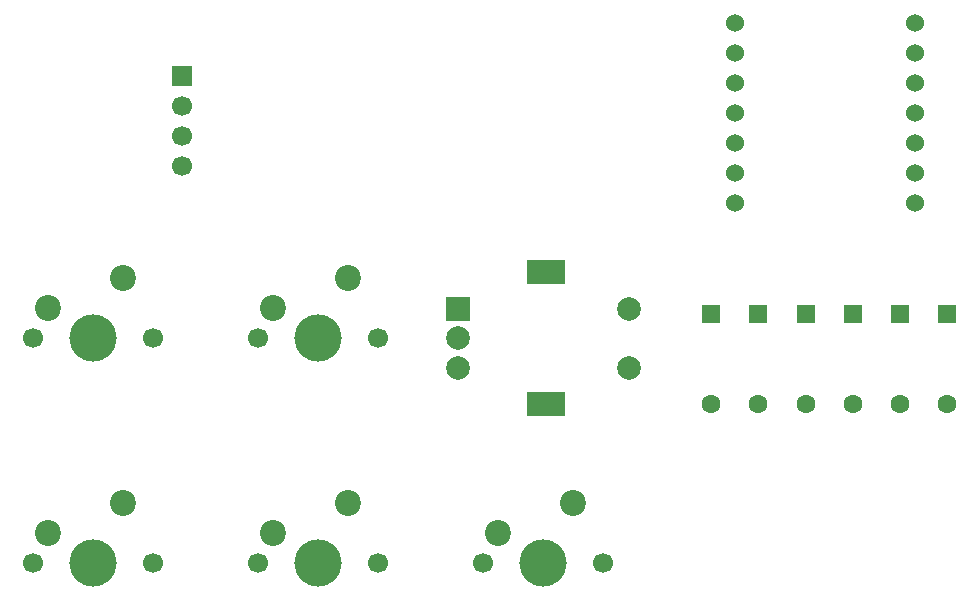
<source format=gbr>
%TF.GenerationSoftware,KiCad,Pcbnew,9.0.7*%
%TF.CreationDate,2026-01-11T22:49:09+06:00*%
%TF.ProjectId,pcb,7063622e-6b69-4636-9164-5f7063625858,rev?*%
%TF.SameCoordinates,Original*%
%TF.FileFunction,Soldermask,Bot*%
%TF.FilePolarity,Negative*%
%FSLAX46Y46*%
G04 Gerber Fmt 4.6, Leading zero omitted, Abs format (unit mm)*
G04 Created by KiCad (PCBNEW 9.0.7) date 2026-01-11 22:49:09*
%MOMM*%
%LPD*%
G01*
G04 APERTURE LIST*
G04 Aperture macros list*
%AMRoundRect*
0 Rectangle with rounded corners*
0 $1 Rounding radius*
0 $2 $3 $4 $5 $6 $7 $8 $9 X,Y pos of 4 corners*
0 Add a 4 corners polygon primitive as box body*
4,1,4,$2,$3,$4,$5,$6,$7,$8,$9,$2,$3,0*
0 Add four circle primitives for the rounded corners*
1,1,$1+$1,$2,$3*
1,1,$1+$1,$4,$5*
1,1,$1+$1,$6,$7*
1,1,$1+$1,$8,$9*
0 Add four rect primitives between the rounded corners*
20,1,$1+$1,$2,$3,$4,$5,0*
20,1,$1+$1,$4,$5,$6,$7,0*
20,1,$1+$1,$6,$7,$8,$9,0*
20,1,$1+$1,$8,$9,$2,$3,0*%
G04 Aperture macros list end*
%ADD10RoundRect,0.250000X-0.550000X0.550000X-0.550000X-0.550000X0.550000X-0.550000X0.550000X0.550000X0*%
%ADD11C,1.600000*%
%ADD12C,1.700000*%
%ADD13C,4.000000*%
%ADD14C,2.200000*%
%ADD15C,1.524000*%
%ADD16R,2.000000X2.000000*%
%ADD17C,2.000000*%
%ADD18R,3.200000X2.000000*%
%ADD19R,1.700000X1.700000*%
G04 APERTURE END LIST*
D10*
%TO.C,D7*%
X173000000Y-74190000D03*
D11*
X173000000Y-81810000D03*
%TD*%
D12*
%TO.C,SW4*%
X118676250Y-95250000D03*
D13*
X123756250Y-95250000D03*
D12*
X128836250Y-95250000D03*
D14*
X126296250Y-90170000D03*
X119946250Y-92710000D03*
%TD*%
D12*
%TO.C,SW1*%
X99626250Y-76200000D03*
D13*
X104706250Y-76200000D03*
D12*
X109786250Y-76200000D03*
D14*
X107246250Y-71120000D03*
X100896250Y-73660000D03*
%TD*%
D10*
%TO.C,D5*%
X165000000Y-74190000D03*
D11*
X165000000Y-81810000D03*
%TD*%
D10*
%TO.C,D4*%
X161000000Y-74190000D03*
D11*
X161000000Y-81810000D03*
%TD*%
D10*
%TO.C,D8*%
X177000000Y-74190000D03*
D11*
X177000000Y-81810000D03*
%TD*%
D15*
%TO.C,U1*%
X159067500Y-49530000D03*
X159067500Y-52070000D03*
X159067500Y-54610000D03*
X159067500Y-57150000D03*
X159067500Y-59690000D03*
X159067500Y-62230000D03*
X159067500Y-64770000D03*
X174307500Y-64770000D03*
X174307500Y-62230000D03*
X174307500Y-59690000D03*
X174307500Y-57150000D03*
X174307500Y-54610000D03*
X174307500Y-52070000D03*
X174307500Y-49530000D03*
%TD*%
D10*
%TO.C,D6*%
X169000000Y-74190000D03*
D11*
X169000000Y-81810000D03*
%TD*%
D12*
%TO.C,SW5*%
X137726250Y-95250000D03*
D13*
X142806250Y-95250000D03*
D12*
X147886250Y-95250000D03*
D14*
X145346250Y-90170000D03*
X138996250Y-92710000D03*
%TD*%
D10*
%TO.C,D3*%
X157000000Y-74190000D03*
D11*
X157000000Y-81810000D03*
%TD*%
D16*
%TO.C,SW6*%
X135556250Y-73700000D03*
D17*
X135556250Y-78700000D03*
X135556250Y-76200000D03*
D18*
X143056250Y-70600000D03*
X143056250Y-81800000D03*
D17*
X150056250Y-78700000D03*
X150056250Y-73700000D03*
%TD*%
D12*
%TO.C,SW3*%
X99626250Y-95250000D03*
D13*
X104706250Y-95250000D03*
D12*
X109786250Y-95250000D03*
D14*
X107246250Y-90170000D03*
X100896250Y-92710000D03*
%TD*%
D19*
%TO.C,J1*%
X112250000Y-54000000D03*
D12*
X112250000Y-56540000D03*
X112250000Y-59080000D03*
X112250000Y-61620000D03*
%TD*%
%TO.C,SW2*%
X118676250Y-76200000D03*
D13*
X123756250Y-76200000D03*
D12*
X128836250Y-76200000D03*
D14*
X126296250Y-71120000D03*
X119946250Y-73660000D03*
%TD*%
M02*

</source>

****************

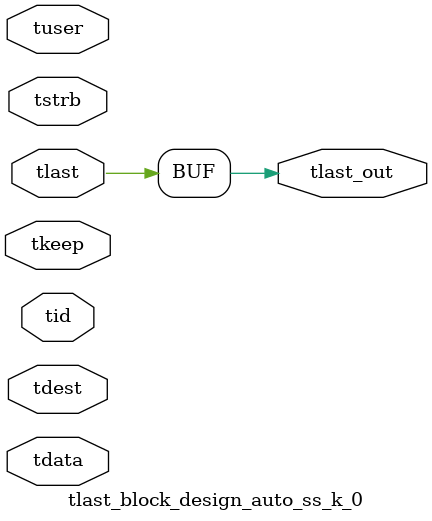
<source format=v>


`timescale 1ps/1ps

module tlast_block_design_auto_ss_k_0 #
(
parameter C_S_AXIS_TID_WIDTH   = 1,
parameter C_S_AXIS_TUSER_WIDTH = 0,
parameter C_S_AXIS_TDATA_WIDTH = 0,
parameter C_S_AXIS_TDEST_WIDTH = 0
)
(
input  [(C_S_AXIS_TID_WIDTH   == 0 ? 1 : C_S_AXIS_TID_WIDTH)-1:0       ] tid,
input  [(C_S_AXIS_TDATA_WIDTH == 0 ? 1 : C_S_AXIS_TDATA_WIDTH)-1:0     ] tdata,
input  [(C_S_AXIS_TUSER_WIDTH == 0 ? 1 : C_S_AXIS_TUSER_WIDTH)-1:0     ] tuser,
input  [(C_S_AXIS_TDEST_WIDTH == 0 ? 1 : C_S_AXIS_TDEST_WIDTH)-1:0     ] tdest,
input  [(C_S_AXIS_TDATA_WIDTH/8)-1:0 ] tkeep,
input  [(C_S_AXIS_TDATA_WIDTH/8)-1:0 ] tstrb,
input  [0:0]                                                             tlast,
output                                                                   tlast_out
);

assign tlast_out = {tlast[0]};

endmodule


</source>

****************

(Exercise description) Beginning with the line containing "<source format=gbr>" in the material above, copy every line exactly until you have copied the line containing "G04 Aperture macros list end*".

(Solution for this exercise)
<source format=gbr>
%TF.GenerationSoftware,KiCad,Pcbnew,9.0.7*%
%TF.CreationDate,2026-01-11T22:49:09+06:00*%
%TF.ProjectId,pcb,7063622e-6b69-4636-9164-5f7063625858,rev?*%
%TF.SameCoordinates,Original*%
%TF.FileFunction,Soldermask,Bot*%
%TF.FilePolarity,Negative*%
%FSLAX46Y46*%
G04 Gerber Fmt 4.6, Leading zero omitted, Abs format (unit mm)*
G04 Created by KiCad (PCBNEW 9.0.7) date 2026-01-11 22:49:09*
%MOMM*%
%LPD*%
G01*
G04 APERTURE LIST*
G04 Aperture macros list*
%AMRoundRect*
0 Rectangle with rounded corners*
0 $1 Rounding radius*
0 $2 $3 $4 $5 $6 $7 $8 $9 X,Y pos of 4 corners*
0 Add a 4 corners polygon primitive as box body*
4,1,4,$2,$3,$4,$5,$6,$7,$8,$9,$2,$3,0*
0 Add four circle primitives for the rounded corners*
1,1,$1+$1,$2,$3*
1,1,$1+$1,$4,$5*
1,1,$1+$1,$6,$7*
1,1,$1+$1,$8,$9*
0 Add four rect primitives between the rounded corners*
20,1,$1+$1,$2,$3,$4,$5,0*
20,1,$1+$1,$4,$5,$6,$7,0*
20,1,$1+$1,$6,$7,$8,$9,0*
20,1,$1+$1,$8,$9,$2,$3,0*%
G04 Aperture macros list end*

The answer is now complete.